There were two groups of Ruby-Crowned Kinglets. It gave me a good opportunity to look for the dark bar behind the second white wing bar. It was something I had not paid close attention to until I was trying to differentiate a Hutton’s Vireo from a Ruby-crowned Kinglet while in Arizona.

A couple of Robins popped in and out of the trees along the trail.

After circling back to the picnic area, most of the group decided to call it a day. Two car-loads decided to bird up the trail on the other side of the picnic area. It proved to be a good decision.

Almost immediately the squeaky call of a Pygmy Nuthatch attracted our attention. Then, a White-breasted Nuthatch flew in.

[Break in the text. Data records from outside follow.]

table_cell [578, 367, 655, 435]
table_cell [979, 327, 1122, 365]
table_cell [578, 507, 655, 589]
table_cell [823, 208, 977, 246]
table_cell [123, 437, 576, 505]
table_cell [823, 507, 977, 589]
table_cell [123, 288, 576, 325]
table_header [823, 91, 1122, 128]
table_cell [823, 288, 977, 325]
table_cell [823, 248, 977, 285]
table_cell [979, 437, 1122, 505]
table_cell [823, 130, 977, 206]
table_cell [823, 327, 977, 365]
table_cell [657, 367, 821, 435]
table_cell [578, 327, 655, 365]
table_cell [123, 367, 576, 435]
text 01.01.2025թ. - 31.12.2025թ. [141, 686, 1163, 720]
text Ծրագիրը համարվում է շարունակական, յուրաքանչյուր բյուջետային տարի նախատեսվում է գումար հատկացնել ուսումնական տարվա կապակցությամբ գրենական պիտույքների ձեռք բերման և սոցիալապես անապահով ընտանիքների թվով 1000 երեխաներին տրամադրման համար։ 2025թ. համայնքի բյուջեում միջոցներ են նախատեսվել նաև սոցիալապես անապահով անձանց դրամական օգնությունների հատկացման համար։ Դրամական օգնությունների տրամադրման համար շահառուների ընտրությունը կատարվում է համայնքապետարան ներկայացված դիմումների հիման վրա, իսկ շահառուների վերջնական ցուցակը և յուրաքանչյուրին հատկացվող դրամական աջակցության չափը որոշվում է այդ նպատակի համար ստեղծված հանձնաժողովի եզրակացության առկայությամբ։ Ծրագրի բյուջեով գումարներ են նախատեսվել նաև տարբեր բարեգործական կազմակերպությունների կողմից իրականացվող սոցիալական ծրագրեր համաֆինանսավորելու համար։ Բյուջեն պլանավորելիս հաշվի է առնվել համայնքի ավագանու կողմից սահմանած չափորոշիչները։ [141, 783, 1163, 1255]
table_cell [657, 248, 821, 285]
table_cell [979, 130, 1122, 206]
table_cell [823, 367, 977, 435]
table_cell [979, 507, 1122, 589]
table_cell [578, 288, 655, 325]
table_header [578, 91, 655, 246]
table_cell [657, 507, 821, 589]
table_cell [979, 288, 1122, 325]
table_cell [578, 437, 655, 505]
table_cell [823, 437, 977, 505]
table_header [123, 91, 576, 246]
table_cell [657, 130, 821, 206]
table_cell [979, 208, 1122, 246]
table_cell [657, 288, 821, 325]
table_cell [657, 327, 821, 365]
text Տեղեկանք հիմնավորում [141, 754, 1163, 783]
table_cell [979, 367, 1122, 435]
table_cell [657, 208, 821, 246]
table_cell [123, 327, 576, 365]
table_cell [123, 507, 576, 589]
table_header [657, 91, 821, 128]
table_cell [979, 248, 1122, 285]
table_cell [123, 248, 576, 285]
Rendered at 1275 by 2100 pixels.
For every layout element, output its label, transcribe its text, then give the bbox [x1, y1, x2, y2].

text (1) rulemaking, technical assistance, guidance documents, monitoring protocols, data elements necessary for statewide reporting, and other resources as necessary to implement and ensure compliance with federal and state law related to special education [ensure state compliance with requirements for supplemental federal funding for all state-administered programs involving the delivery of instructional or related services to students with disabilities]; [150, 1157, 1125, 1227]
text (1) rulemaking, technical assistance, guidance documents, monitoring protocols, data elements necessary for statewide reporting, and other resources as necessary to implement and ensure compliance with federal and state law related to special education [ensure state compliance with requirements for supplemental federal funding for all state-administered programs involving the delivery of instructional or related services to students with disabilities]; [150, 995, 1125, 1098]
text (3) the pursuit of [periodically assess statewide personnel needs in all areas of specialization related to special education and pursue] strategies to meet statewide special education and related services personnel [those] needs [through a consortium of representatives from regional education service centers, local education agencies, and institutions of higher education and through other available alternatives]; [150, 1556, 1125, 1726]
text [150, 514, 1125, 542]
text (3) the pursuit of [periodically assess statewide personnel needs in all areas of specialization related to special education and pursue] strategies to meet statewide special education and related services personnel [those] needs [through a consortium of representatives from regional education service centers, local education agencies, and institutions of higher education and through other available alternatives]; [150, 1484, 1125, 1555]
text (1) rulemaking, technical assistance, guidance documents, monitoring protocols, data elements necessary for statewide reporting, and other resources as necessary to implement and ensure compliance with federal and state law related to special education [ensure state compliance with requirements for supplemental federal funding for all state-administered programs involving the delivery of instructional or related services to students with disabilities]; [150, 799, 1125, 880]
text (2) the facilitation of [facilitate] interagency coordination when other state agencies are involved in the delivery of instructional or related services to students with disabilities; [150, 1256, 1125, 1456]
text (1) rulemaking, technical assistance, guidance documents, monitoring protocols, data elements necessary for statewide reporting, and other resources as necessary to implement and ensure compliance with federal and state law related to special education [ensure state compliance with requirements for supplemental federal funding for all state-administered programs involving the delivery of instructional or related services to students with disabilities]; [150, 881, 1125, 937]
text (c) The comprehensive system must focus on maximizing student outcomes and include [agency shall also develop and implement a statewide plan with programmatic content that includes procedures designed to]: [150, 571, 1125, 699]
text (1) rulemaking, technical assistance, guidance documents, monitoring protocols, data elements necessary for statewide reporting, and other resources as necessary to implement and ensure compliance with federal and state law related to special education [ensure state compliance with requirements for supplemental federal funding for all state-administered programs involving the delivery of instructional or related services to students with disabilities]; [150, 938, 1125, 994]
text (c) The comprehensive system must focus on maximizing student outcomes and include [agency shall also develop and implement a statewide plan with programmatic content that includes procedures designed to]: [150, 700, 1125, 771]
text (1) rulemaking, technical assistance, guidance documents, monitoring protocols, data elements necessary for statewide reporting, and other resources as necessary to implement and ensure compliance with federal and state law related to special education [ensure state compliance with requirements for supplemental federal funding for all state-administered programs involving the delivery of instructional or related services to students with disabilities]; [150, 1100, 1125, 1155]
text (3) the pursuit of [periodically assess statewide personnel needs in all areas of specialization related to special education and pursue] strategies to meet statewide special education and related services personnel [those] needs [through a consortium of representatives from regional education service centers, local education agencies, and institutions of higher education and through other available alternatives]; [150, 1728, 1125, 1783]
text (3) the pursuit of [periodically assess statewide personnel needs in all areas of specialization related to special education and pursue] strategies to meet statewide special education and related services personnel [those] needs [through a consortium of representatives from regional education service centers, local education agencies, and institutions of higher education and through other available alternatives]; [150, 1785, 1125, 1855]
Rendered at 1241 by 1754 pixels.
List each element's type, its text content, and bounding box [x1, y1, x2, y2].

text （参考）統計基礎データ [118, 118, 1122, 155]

A Mountain Chickadee called nearby.

A male Red-naped Sapsucker landed and began to work the trees on the right side of the trail, while a Hairy Woodpecker kept busy on the left.

“Look at the Raven sitting on the picnic table,” Robert motioned. “From this angle it looks as big as a Red-tailed Hawk.”

Then another woodpecker flew in. “It has a back like a ladder-back, but it is larger,” I relayed.

“Does it have a brown head?” Rebecca asked. “It may be a Williamson’s Sapsucker.”

The bird never landed anywhere long, but as it flew near where I stood, I could see its head briefly. “Yes, it is a tannish color, much like a Gila Woodpecker,” I reported.

We followed it as it moved from tree to tree, usually quickly working its way to the back of a trunk. Finally, it flew in where we could get a good look and see the head and yellow patch on its upper breast. A definitive Williamson’s Sapsucker ID.

While the morning ended with a list only in the 20’s, the group concluded that we had seen a great variety of birds we don’t see often.